On average, more than 1 in 3 women and 1 in 4 men in the U.S will experience rape, physical violence, and/or stalking by an intimate partner, according to the National Domestic Violence Hotline. “If you look at other city shelters, they’re not culturally competent enough to handle immigrant or refugee cases. They won’t have a place for prayer or Arabic, Urdu and Hindi resources for women who don’t speak English and are struggling to understand the culture. It takes a lot to feel comfortable enough to take the journey of being independent and leaving a toxic abuser, and at times that’s why so many return. They may have been brave enough to leave, but soon enough they find there’s no space for what they need to recover. Here at Asiyah, we give them that.

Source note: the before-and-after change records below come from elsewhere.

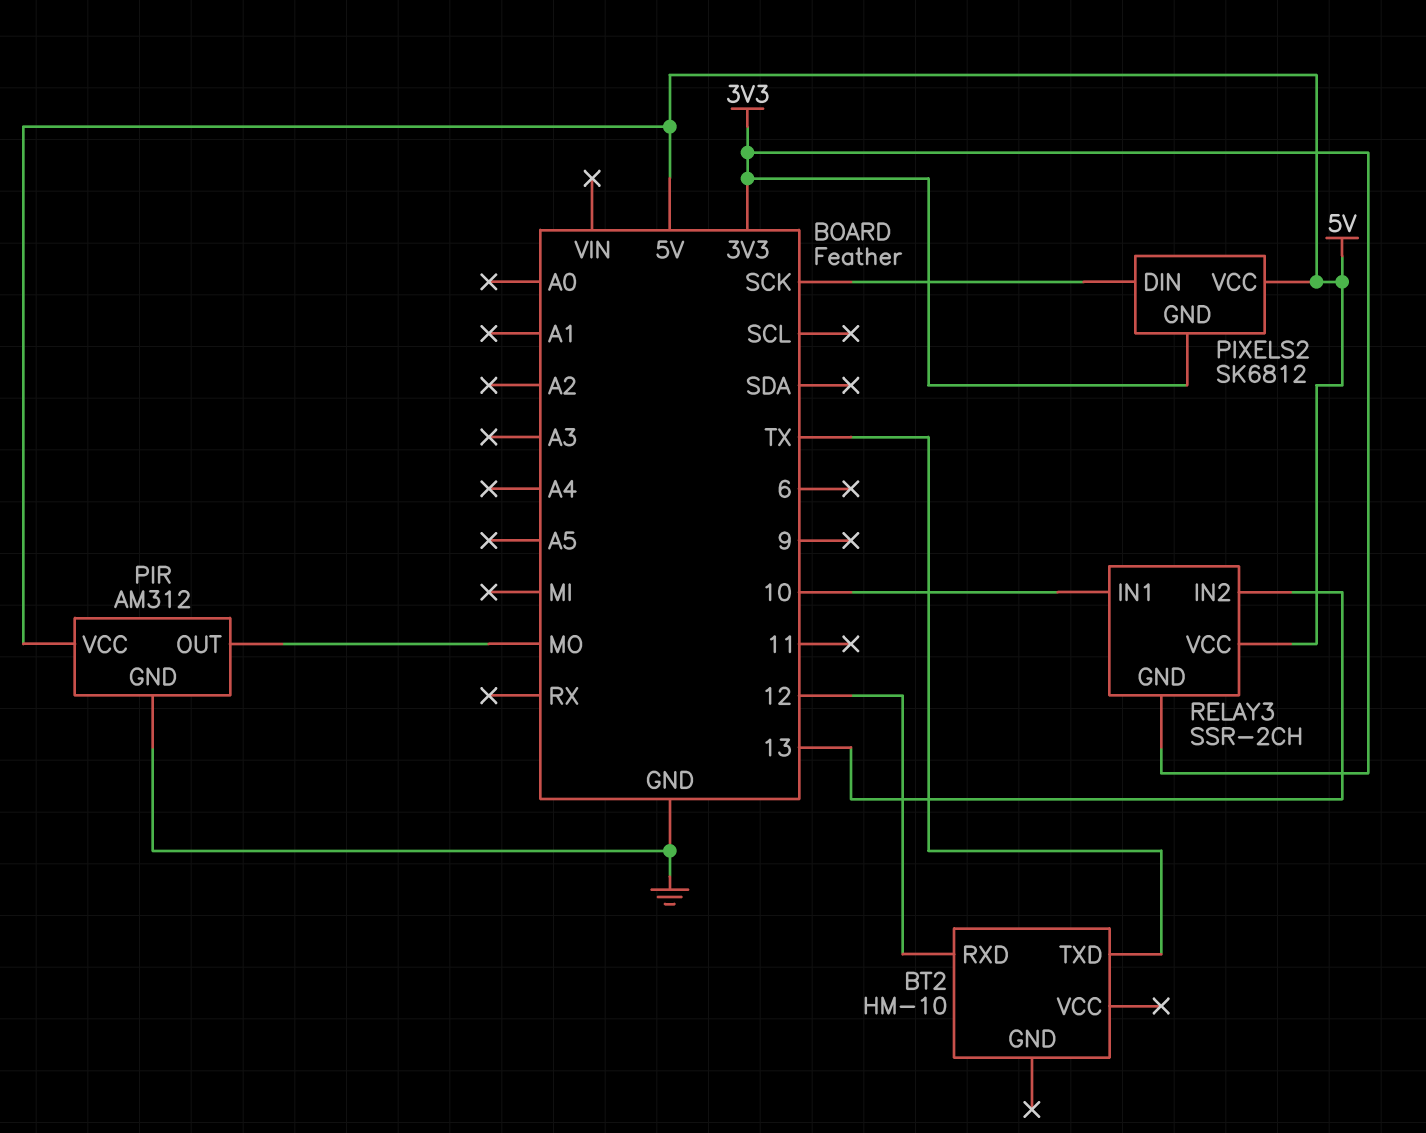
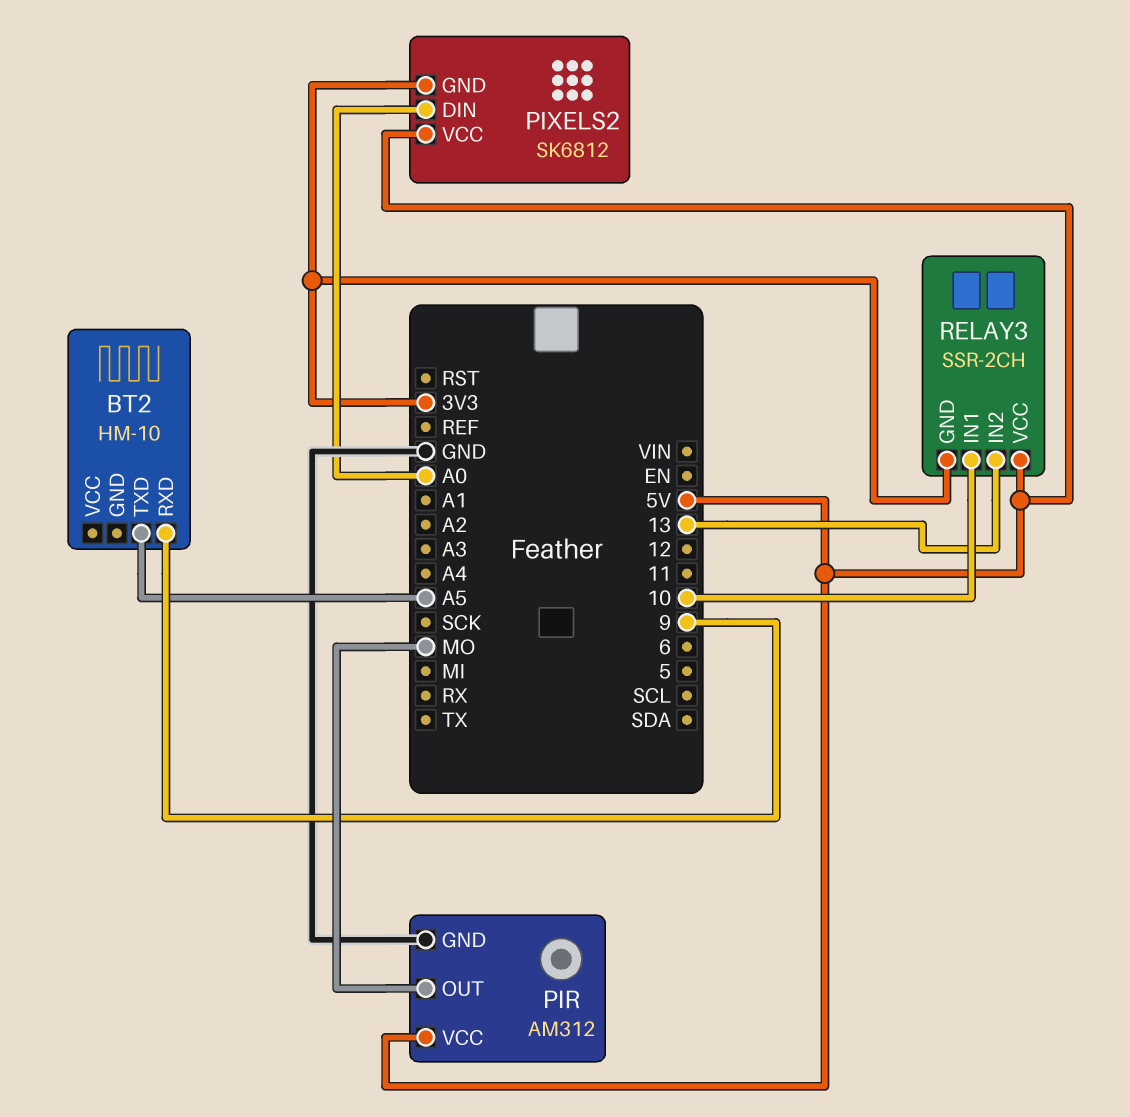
BT2 pin RXD: 12 -> 9
BT2 pin TXD: TX -> A5
PIXELS2 pin DIN: SCK -> A0

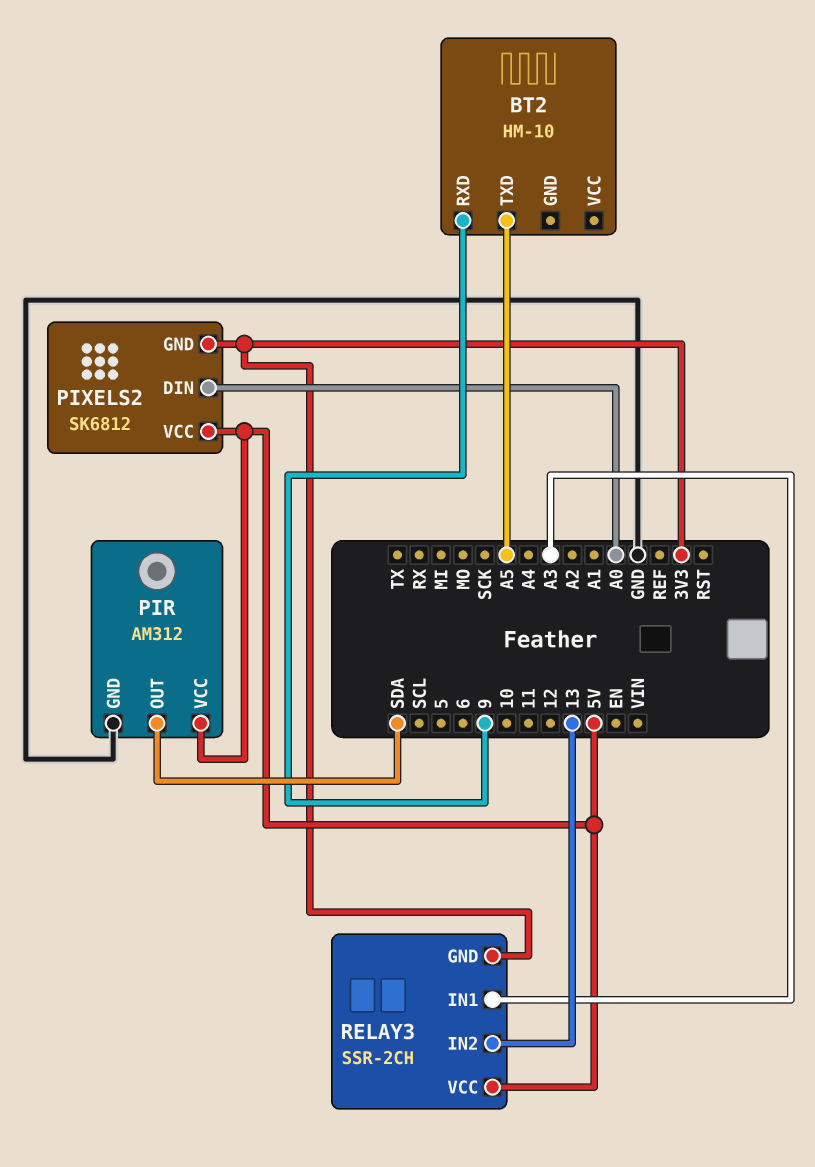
PIR pin OUT: MO -> SDA
RELAY3 pin IN1: 10 -> A3

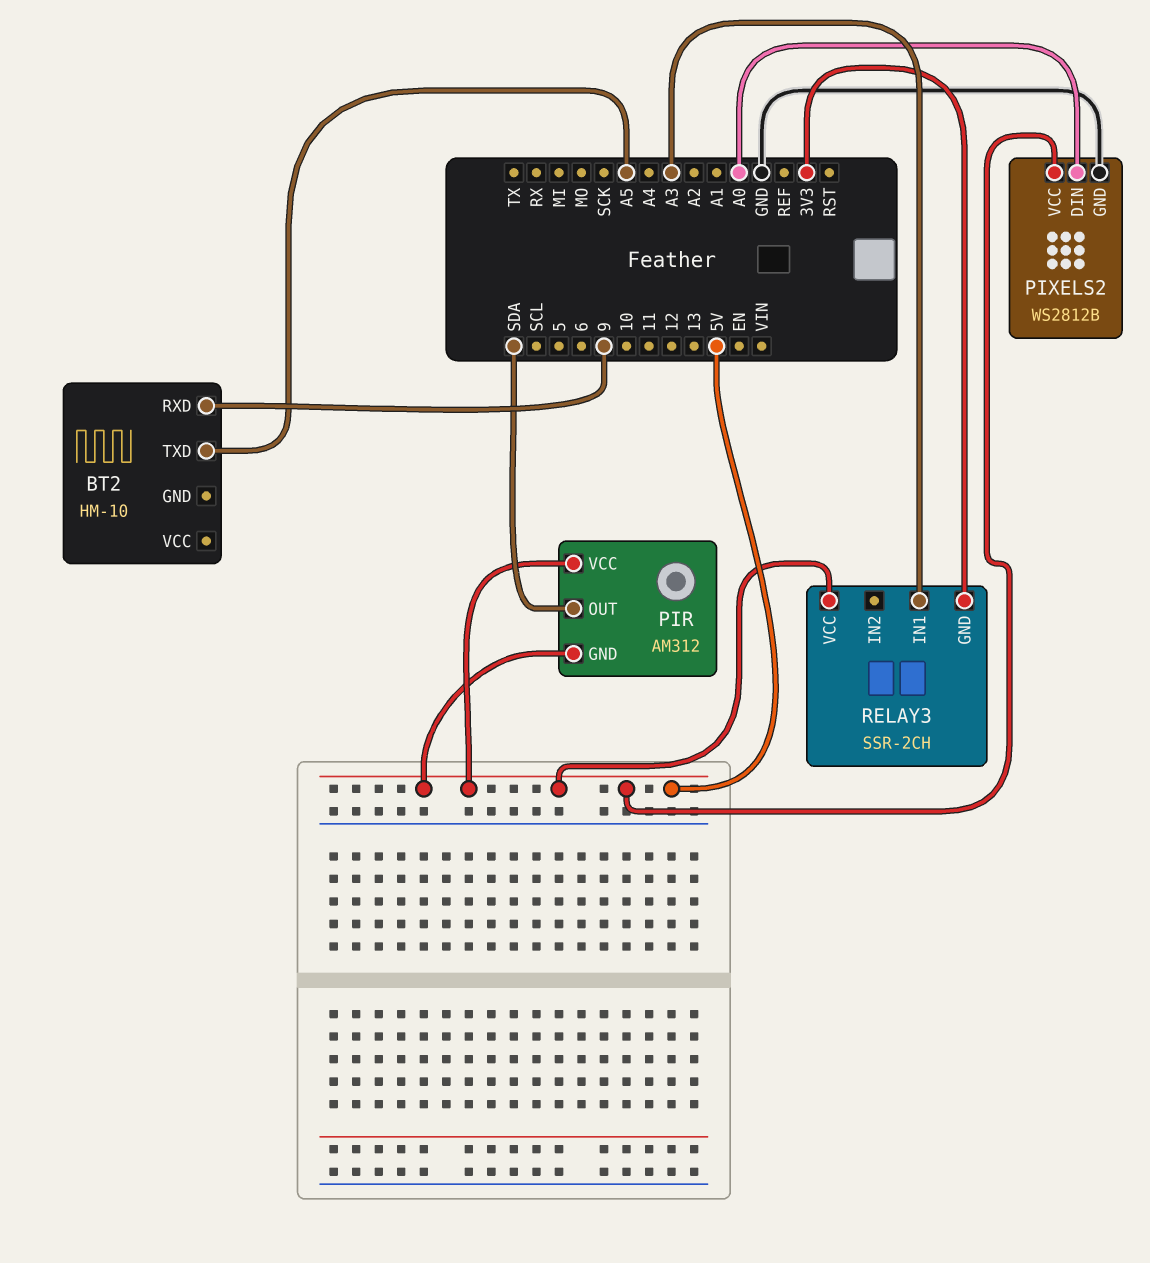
PIR pin GND: GND -> 5V
PIXELS2: SK6812 -> WS2812B
PIXELS2 pin GND: 3V3 -> GND
RELAY3 pin IN2: 13 -> none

This is a space that keeps all those needs in mind.”
As our conversation came to a close, I asked Dania if there was anything else she wanted to let our readers know. “The biggest lesson I’ve learned from doing all this work is that if you build it, whatever it may be, they will come. A lot of us are just waiting for resources to come to life, but you can just build it yourself, and people will want to build alongside you. If someone told me five years ago that I was going to build a women’s shelter, I would’ve said you’re crazy. We tell ourselves this dream of ours is too big or someone else can do it better. This is part of the Imposter Syndrome, where you think you’re not qualified enough or intelligent enough, but I’ve learned over the years to put all of those insecurities to rest.”